When birds of any two of the mutations were paired together only normal black-eyed young were produced.

== Genetics ==

The German Fallow is an autosomal recessive mutation. It has been suggested that the German Fallow and the Non-sex-linked Ino are mutations of the same gene, a^{+}, and hence they are given symbols a^{bz} and a respectively, but evidence for this allelic series is scanty. In the absence of firm evidence, others prefer to assign the German Fallow mutation to its own locus, fg^{+} in the wild-type, with the symbol fg for the mutant allele.

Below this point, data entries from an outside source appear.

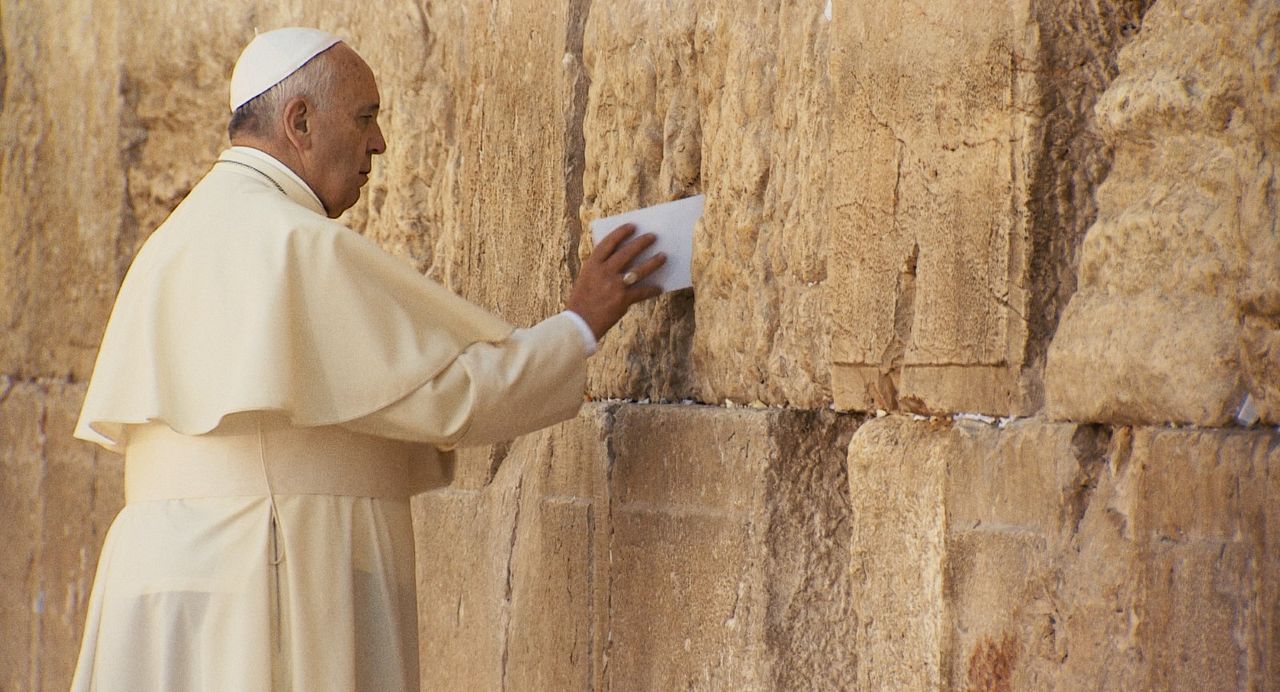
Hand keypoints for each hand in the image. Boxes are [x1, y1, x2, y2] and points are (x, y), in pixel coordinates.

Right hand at [567, 223, 666, 339]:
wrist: (580, 324)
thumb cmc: (582, 301)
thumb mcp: (586, 278)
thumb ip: (600, 268)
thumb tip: (622, 259)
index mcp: (592, 264)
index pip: (608, 242)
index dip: (621, 232)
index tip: (632, 226)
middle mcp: (604, 272)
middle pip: (627, 252)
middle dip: (642, 242)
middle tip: (653, 236)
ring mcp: (614, 285)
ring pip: (639, 269)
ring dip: (653, 262)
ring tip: (663, 256)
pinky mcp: (623, 299)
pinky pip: (642, 292)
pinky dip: (652, 290)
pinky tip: (659, 288)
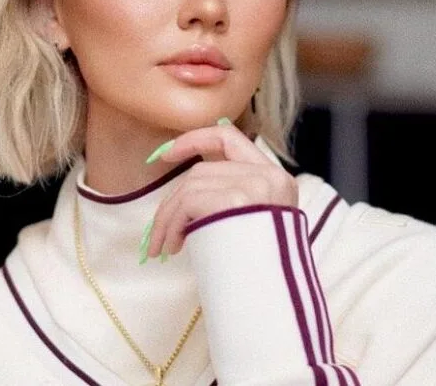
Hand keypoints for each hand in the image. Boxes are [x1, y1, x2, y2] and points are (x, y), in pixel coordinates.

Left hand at [146, 121, 297, 258]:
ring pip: (190, 186)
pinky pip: (188, 203)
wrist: (275, 298)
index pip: (230, 138)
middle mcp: (268, 176)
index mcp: (276, 177)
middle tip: (160, 233)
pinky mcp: (236, 201)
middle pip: (202, 171)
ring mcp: (254, 186)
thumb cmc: (262, 269)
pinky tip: (172, 246)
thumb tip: (186, 192)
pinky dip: (171, 224)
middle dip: (173, 201)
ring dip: (168, 218)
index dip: (194, 139)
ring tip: (165, 246)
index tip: (167, 153)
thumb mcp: (257, 223)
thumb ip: (235, 198)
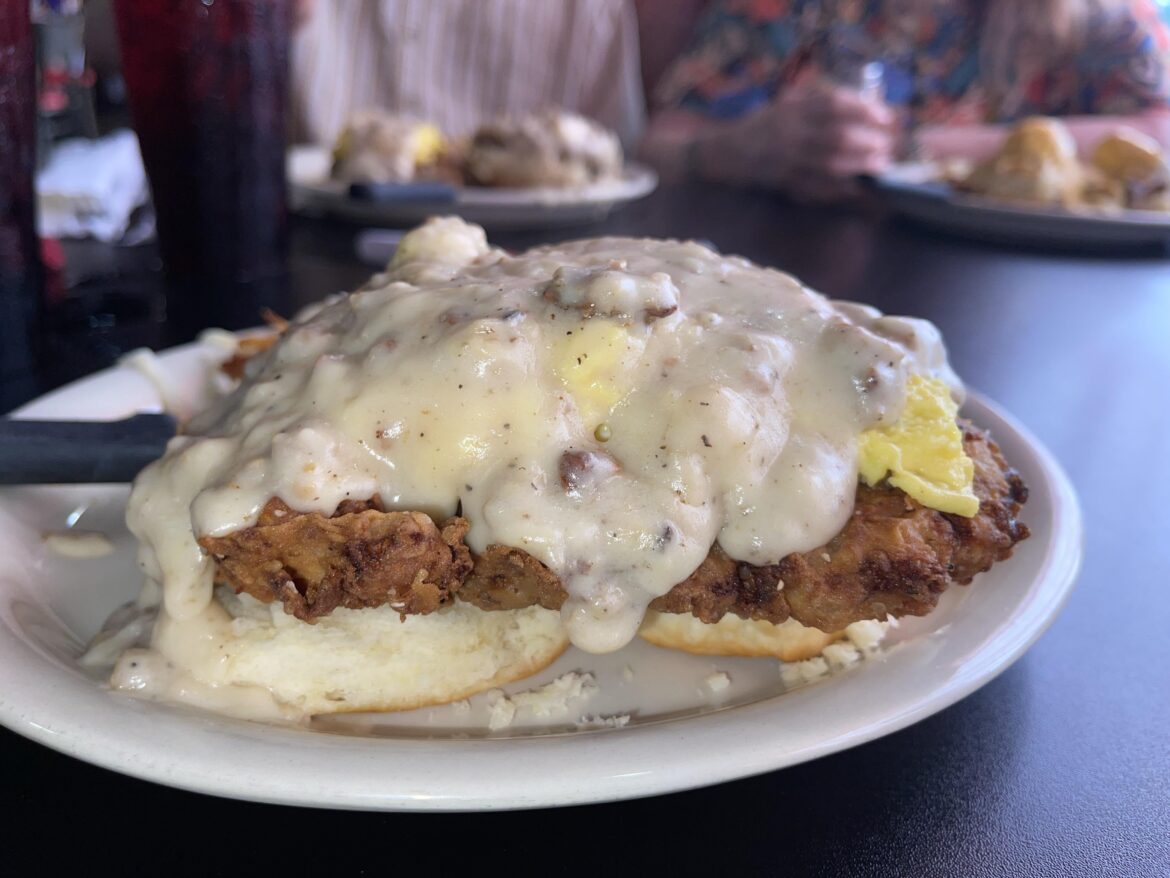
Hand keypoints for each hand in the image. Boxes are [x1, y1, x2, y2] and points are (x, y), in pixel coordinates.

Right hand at [736, 81, 894, 201]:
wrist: (727, 151)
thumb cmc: (764, 125)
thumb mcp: (788, 102)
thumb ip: (819, 101)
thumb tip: (865, 106)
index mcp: (792, 109)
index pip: (834, 104)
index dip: (864, 109)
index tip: (886, 116)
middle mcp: (789, 133)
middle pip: (836, 136)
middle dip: (867, 141)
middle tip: (887, 145)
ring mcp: (786, 160)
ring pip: (830, 164)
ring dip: (859, 165)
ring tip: (880, 165)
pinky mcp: (784, 182)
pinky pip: (817, 188)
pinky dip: (841, 188)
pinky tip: (859, 187)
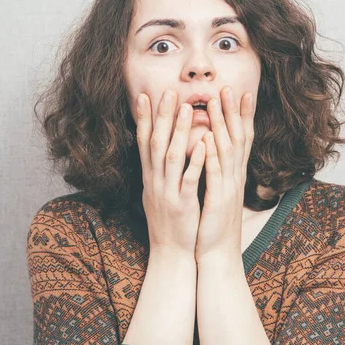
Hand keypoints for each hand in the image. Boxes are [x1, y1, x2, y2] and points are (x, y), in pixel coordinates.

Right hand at [136, 89, 204, 257]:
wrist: (170, 253)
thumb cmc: (167, 221)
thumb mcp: (156, 192)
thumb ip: (156, 171)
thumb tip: (154, 151)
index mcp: (149, 177)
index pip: (143, 142)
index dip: (143, 118)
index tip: (144, 95)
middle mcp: (154, 181)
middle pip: (155, 143)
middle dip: (161, 116)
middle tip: (168, 92)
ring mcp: (167, 192)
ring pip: (170, 156)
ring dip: (178, 132)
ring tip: (187, 109)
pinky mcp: (182, 204)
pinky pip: (188, 179)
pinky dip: (194, 161)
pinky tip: (202, 144)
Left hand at [195, 86, 254, 262]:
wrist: (216, 252)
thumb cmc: (215, 220)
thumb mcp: (219, 190)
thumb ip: (219, 168)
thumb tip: (214, 146)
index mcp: (233, 173)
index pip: (241, 138)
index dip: (242, 115)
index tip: (241, 91)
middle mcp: (234, 176)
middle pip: (237, 138)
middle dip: (233, 111)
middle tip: (228, 87)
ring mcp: (228, 187)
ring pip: (226, 150)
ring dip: (221, 126)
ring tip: (215, 104)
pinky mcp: (218, 200)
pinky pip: (214, 175)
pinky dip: (211, 157)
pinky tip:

In its visual effect, the German Fallow mutation is recessive to its wild-type allele, so a bird possessing a single German Fallow allele (the heterozygote) is identical in appearance to the wild-type light green. That is, the presence of a single wild-type allele is sufficient to permit the full production and normal distribution of the black melanin pigment. Among the budgerigar fancy such a bird is said to be a Light Green split German fallow, usually written Light Green/German fallow.

In a bird which has two German Fallow alleles (the homozygote), the lack of the wild-type allele means the normal black melanin pigment cannot be produced. Instead a brown pigment is substituted, resulting in brown markings where black would appear in the Normal. The effect of the mutation on the microscopic structure of the feathers was first examined by Dr H Steiner. He found the changes were quite different from those induced by the Cinnamon mutation. The pigment granules are smaller and more numerous than normal in both the cortex and medulla cells of the feather barbs and are often massed together in "large drops or flakes". The colour is also a more reddish brown-yellow than the pale brown grains of the Cinnamon. These changes cause a reduction in the intensity of the blue colouration, giving paler birds in the blue series and yellower birds in the green series. The pigmented zone is narrower in the breast feathers than the rump feathers, and it is this structural change that causes the variation in intensity of the body suffusion between breast and rump.